The car stopped. Kirby got out, opened the door for them and looked up and down the street, short-fingered hands resting loosely on his Sten gun, as they let themselves into the house.

The Greek girl was sitting on a chair in the kitchen. She stood up and smiled. Hal took out his wallet and Clara went straight upstairs to the back bedroom and pushed open the door.

A candle was burning on the tilting chest of drawers.

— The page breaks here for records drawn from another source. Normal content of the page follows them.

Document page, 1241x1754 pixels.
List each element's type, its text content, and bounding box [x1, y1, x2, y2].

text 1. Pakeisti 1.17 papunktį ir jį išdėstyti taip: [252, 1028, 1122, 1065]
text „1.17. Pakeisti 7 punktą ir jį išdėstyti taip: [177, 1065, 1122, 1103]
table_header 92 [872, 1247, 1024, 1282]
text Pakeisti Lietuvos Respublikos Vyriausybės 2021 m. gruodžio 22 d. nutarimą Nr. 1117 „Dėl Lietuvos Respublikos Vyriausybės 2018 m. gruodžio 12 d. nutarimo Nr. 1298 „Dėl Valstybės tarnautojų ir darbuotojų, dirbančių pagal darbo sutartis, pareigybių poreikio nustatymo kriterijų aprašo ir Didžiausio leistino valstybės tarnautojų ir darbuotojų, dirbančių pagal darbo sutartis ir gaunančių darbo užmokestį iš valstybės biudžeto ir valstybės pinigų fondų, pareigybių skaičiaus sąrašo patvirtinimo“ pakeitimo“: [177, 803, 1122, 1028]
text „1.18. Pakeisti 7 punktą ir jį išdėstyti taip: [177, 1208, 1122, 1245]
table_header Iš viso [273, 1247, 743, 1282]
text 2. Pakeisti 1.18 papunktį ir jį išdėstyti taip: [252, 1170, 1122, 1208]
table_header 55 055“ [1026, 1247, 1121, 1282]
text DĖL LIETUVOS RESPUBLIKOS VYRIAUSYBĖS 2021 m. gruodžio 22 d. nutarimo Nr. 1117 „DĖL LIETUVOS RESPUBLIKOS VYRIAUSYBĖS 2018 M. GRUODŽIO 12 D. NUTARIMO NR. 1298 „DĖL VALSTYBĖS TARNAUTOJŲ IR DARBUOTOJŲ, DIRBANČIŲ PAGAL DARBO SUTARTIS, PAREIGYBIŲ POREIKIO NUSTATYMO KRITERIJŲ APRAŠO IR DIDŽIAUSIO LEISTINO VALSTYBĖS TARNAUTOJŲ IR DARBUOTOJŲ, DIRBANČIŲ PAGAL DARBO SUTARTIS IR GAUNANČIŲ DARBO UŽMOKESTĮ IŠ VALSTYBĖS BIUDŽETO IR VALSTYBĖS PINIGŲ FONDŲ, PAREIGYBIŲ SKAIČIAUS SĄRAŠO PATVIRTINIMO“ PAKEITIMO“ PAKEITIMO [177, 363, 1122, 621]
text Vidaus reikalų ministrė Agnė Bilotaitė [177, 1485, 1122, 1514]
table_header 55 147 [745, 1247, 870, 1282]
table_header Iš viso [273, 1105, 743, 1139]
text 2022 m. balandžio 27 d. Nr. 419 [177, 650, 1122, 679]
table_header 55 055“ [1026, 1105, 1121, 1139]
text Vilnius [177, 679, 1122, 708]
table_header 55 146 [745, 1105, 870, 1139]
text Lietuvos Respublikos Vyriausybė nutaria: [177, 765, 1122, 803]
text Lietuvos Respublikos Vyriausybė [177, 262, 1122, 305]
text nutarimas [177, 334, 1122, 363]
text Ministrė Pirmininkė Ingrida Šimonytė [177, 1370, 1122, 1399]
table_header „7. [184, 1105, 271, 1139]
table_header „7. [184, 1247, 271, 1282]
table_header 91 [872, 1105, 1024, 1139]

Lottie was asleep on the bed and the cot was empty. After a very short moment of terror Clara saw that Meg was in the single bed, too, in the shadow behind the heaped-up blankets. She went to the bed and sat down. The twins were jumbled together in sleep. She felt their faces, as she had when they were smaller. She always told herself there was no need to do it, but still, whenever they slept, she checked to make sure they were breathing.

She picked up the candle and went to the top of the stairs. ‘Where’s the girl?’ she said.

‘She’s gone.’

‘She left a candle in the room.’ Clara heard her voice shaking. ‘It’s very dangerous. They’re not babies now, they might have pushed it over. Will you tell her next time?’

‘We won’t use her next time.’

After a moment, she said, ‘Don’t worry, I’ll get used to everything.’

Hal came up the stairs. He blew out the candle and, in the sudden blackness, kissed her. ‘I’m not worried,’ he said.